Increased representation of LGBTI people in domestic violence awareness campaigns is needed to increase reporting of violence in same-sex relationships, a Queensland Police Service LGBTI Liaison Officer has said.
In late 2016, Fortitude Valley-based Senior Constable Ben Bjarnesen was the recipient of a Churchill Fellowship, a grant that allows Australians to travel overseas to conduct research in their chosen field that is not readily available in Australia.
The grant allowed Bjarnesen (pictured, left, with the Chief of Washington DC Police) to work with international police jurisdictions across the USA, Canada, UK and the Netherlands last year.
He met with seven police departments and 15 community support organisations with the aim of better understanding and documenting domestic violence issues in LGBTI communities, as well as determining best practices in policing responses.
“We are all aware that domestic violence is quite an issue within the general community but it can be more so within the LGBTI community and it is often under-reported,” Bjarnesen said.
“Internationally, it appears the most common factor stopping LGBTI people from reporting DV and hate crimes is historical events involving negative interactions with police.
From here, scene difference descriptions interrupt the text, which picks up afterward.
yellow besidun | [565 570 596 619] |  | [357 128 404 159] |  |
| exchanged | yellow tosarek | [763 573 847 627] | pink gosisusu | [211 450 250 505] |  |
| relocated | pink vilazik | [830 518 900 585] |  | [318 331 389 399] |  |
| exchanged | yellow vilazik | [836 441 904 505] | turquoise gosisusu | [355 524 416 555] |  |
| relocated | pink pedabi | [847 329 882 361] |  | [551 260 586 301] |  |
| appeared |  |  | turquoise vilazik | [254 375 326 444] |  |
They fear they will not be taken seriously or treated appropriately or respectfully.
“As well, DV is often perceived in the public eye as being a problem of heterosexual relationships, with the classic portrayal of men being the perpetrators and women and children being the victims.
“LGBTI people are less likely to identify with this scenario and may not believe that support is available to them. Another common concern is that they will be ‘outed’ to their family, friends or workplace if they make a report.”
Bjarnesen works at Fortitude Valley Police Station and since 2010 has been an LGBTI Liaison Officer, a program started in 1997 to build a relationship between police and the LGBTI community and assist LGBTI people in reporting offences. More than 100 of the trained LGBTI Liaison officers are stationed throughout Queensland.
Bjarnesen is one of the liaison program’s district coordinators and also acts as a coordinator for the QPS LGBTI Support Network, an internal intiative launched in 2016 to support the force’s LGBTI employees.
He said he’ll use what he’s learnt from his research to strengthen QPS’s response to domestic violence within the LGBTI community. Some of the recommendations for change and raising awareness for LGBTI people include the inclusion and representation of current domestic violence campaigns, he said.
“We need to look at portraying the different faces, ethnicities, genders and sexualities through these sorts of campaigns,” he said.
Bjarnesen’s full report can be read at the Churchill Trust website here.
He said being given the chance to travel and conduct the invaluable research overseas had been an amazing opportunity.
“I thought I had a fair idea about the issues and strategies surrounding domestic violence, but I’ve been able to learn things and make connections that I would never have been able to without the support of the QPS and the Winston Churchill Memorial Trust. It’s been a lot of work, but incredibly worthwhile,” he said.
Last month, the Queensland Government announced $155,000 to go towards training more than 500 Queensland workers in the domestic and family violence sector in a bid to help them better support LGBTI-identifying victims of domestic violence.